There are some species where the extra give that a bungee has can prevent you from landing the fish. Dogtooth Tuna and large Cubera Snapper are great examples. They are species you need to to prevent from diving down into the reef. These species tough skin makes the risk of tearing out of the fish from too much back-pressure less of a concern than letting them get to the reef. Cuberas will get into the reef and never come out or eventually break your equipment in the reef. Dogtooth Tuna will simply dive all of your equipment to 300 feet, getting your equipment tangled up on the reef at a depth where recovering your equipment is impossible.

This makes the strategy of landing these species to tie them to the surface and prevent them from taking your floats underwater. If you do use a bungee on these species, you want it to be small. The Neptonics Bluewater Pro is the durable and strong option helpful in landing these tough fish.



If you are hunting tuna in thousands of feet of water you don’t want a traditional "floatline" at all. Instead, you might want to consider a Tuna Bungee. In that deep water, you're looking at a 75’ -100’ tuna bungee. Between your first and second float you can also use a smaller tuna bungee, for example to 25’ or 50’ tuna bungee. These are important because you need to create gradual pressure on the fish as your floats are submerged one by one, or else the sudden and massive amount of pressure these fish can create will destroy all of your equipment.


Soft Fleshed Fish

Some species have very soft flesh that require gradual back pressure on a small float.
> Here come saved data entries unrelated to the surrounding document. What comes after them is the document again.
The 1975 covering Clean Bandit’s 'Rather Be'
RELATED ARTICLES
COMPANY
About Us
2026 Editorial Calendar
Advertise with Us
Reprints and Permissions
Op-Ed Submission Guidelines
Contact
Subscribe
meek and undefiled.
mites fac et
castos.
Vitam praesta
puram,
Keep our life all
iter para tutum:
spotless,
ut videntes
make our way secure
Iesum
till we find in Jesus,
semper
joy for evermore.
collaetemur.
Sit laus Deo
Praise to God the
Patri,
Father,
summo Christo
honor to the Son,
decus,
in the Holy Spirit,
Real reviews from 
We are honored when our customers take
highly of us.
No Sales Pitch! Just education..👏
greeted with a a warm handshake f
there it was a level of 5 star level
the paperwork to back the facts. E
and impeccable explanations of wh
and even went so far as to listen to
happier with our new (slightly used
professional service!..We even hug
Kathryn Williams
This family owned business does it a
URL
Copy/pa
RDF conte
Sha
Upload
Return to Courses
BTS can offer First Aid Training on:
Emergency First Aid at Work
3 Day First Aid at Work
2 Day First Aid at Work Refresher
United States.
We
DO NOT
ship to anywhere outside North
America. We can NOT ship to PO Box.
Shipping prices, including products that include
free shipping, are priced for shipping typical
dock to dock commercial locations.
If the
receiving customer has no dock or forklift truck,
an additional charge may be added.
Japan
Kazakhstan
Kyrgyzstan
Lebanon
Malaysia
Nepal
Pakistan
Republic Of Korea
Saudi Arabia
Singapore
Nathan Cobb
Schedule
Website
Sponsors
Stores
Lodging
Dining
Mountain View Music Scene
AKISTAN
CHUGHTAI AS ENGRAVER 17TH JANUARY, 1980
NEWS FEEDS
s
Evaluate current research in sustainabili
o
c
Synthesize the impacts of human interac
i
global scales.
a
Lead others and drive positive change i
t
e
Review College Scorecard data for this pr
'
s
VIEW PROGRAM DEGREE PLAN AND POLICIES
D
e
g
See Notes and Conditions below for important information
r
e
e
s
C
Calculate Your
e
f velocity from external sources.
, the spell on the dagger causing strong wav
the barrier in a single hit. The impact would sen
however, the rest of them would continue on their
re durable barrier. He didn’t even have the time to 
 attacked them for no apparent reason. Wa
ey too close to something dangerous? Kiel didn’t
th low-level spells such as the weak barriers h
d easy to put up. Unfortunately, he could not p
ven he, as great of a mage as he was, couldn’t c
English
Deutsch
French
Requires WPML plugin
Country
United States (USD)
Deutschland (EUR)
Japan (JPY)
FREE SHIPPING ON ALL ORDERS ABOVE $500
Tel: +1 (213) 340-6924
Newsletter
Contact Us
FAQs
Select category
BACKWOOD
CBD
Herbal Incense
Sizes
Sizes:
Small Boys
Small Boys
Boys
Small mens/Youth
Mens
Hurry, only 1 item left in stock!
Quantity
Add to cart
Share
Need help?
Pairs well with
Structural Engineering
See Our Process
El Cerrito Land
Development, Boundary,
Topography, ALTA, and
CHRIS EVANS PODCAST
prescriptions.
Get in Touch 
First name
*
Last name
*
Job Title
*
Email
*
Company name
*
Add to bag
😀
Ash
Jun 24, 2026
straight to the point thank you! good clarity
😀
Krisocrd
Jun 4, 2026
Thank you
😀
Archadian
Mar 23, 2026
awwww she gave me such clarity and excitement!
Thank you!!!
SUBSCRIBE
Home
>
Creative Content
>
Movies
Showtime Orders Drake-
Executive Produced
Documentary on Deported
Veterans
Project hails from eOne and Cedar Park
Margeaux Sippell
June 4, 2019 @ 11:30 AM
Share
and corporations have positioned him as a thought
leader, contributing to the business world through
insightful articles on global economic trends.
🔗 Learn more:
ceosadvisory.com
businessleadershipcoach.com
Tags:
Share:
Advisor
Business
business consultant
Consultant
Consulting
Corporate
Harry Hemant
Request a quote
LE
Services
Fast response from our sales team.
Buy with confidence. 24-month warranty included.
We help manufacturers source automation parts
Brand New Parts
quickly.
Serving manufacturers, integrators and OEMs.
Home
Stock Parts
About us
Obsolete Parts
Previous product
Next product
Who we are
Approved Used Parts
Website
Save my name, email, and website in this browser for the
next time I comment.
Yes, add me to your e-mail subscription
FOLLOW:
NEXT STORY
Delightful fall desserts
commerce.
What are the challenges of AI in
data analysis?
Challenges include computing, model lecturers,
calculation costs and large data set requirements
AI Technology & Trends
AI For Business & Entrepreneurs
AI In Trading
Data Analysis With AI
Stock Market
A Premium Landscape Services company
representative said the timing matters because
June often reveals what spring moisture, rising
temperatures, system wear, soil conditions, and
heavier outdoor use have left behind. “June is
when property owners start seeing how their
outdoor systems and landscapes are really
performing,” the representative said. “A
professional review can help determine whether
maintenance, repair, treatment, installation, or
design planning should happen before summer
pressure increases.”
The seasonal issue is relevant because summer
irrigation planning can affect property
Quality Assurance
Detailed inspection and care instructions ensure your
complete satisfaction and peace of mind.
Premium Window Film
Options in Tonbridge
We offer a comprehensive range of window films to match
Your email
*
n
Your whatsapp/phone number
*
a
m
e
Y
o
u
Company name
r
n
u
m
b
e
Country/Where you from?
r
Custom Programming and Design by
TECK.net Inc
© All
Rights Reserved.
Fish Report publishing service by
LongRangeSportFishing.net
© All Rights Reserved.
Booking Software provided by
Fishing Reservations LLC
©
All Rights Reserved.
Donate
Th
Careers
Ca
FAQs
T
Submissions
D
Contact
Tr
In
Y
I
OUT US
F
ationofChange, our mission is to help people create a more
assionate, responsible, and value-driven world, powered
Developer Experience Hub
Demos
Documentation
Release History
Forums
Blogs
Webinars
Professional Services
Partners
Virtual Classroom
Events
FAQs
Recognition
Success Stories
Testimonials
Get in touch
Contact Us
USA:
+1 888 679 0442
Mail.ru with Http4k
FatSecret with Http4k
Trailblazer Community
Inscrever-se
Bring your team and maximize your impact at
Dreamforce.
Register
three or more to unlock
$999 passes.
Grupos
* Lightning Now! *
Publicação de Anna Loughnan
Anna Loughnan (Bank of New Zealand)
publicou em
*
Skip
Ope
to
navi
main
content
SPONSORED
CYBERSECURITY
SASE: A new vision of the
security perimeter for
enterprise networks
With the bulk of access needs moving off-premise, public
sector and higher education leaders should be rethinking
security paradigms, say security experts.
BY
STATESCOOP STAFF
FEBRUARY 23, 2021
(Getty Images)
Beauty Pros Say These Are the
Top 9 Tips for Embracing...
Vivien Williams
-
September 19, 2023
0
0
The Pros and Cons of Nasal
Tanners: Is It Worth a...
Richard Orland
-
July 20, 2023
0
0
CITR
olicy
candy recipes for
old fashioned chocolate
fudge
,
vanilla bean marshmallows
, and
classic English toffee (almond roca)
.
Examples of these species are Wahoo, and King Mackerel (Spanish Mackerel in AUS). These fish are both soft skinned and extraordinarily fast. Because these fish are able to generate so much force, you need to have a floatline that allows more gradual pressure on your float. If you do not have stretch on these species, too much back pressure will cause the fish to pull loose. In extreme situations, the fish can nearly pull itself in half during its initial run. Because of this the Neptonics Stretch Floatline is the perfect option for these species.  The Stretch Floatline was specifically designed for these species. The Neptonics Pressure Pro is still a good option, but the Stretch Floatline allows for a more gradual pressure to be put on the fish.